Since it was first developed, the saddlebred has gone on to play a crucial role in American history. They remain among the most popular breeds in the states, and enjoy the endorsement of many celebrities, including William Shatner.

Attributes

The American saddlebred is slightly larger than the average horse, standing at around fifteen to sixteen hands high and weighing around 500kg. In terms of coat colour, it’s particularly diverse, with seven different colours being common, including black, chestnut, roan and champagne. Rarer colours include palomino and pinto.

The saddlebred’s temperament is gentle and spirited. It’s an extremely intelligent horse which is able to learn a variety of different roles.

The breed has large, expressive eyes and ears which are well-defined and spaced close together. The body is well-shaped, and more lightly-boned than many other breeds. It has a long neck, strong withers and deep shoulders; the back is level, as are the legs.

Applications

The American saddlebred is a tremendously versatile breed, which can be employed in a variety of roles. It’s capable of endurance events, dressage, polo, jumping – and it’ll serve excellently as a workhorse, too.

The most popular application for a saddlebred, however, is as a show horse. They’re displayed in saddle-seat style, which emphasises the height of the horse’s gait.

Health problems

Like many breeds of horse, the saddlebred is predisposed toward a few different health problems. Let’s examine them in greater detail:

Lordosis

Saddlebred horses are at greater risk of developing Lordosis – or swayback. This condition sees the spine bending inwards, creating an unsightly downward curve. While this deformity is an ugly one, it’s not as serious as it is might be for other animals, like dogs and humans, whom it might cripple for life. Even horses that are severely affected by the condition still have the chance to be trained and ridden, even at show level.

Since equine lordosis is effectively benign, little study has been placed into its origins. It’s thought to be caused by a lack of development in the upper thoracic vertebrae, which in turn causes the rest of the spine to overextend.

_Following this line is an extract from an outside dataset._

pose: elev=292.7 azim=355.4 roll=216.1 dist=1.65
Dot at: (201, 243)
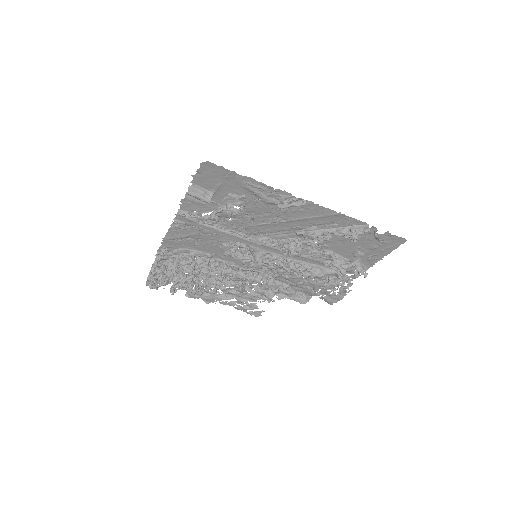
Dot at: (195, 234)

The condition, to be sure, can cause some discomfort to the horse if it’s sufficiently severe. If you intend to ride a swaybacked horse, then be sure to pay special attention to the fit of the saddle. Some exercises, particularly of the abdominal muscles, may also prove effective.

Hock Lameness

This is a condition which sees the horse’s hocks slowly deteriorate. The hocks are what transmits the power from the lower leg into the floor, and if they cease to function properly, the horse will find itself unable to drive forward from their hind legs. Small, tight corners will become impossible, as will jumping. The condition tends to come about only very gradually; a horse might need a little time to ‘warm up’ before it gets moving, and it might begin to use its lower back muscles more to take the strain off the hocks.

For horses suffering from this problem, it’s important to manage the training program in order to halt a degenerative spiral. Where symptoms occur, they should be treated with anti-inflammatory drugs, and the horse should be gradually returned to work.

Ringbone

This is a condition which occurs on the pastern or coffin joints of a horse. It’s characterised by the formation of new bone, which encircles the old one. It has many causes, including tension on the ligaments, injury to the horse, a lack of proper shoeing, and arthritis.

Ringbone gets progressively worse over time, and has no cure. The best that can be done is to manage the symptoms, and prevent it from occurring in the first place. This can be done using anti-inflammatory drugs, and by injecting special acids into the joint. Depending on how close the ringbone is to a joint, it might eventually inhibit the horse’s ability to move. If a horse is performing intense work, or competing a show level, then its performance will certainly suffer as the condition worsens. Such horses should be moved to less intensive work, in order to ensure that the effected bones are not constantly stressed.